WELCOMING SHABBAT

Shabbat is more than a day of refraining from worldly activity.

When experienced to its spiritual fullest, its holiness enlightens all other days of the week.

We invite you to enhance your Shabbat with these words of Torah.

 

Abstract glass window artwork

Changing the Eye: Tazria (Leviticus 12-13)

Changing the Eye: Tazria (Leviticus 12-13)

Frand, Rabbi Yissocher
April 23, 2020

“The affliction of tzaraas is spiritual rather than medical in nature. The Talmud discerns (Arachin 16a) seven different causes for tzaraas, the most famous of which is lashon hara, improper speech. The other six are not as well known.

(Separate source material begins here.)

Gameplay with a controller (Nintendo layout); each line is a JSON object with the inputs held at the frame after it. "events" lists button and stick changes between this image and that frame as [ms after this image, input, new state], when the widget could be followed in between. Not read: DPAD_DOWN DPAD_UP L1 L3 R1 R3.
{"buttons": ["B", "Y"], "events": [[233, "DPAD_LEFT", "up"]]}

One of them is tzarus ayin, which translates literally as ‘narrowness of the eye.’ It refers to mean-spiritedness, a tendency to see the negative and overlook the positive in everything. It is a singular lack of generosity in all things, a constricted view of the world and everything in it.

 

If this affliction of the spirit caused the lesion on the garment, then the therapy is to transform the trait of tzar ayin into tov ayin, literally ‘a person with a good eye.’ Instead of being a sour-faced, mean-spirited curmudgeon, he must become a smiling, generous, expansive, optimistic, warm and friendly person. Then the lesion will fade away. If he does not change, the lesion remains on the garment, and it must be incinerated.”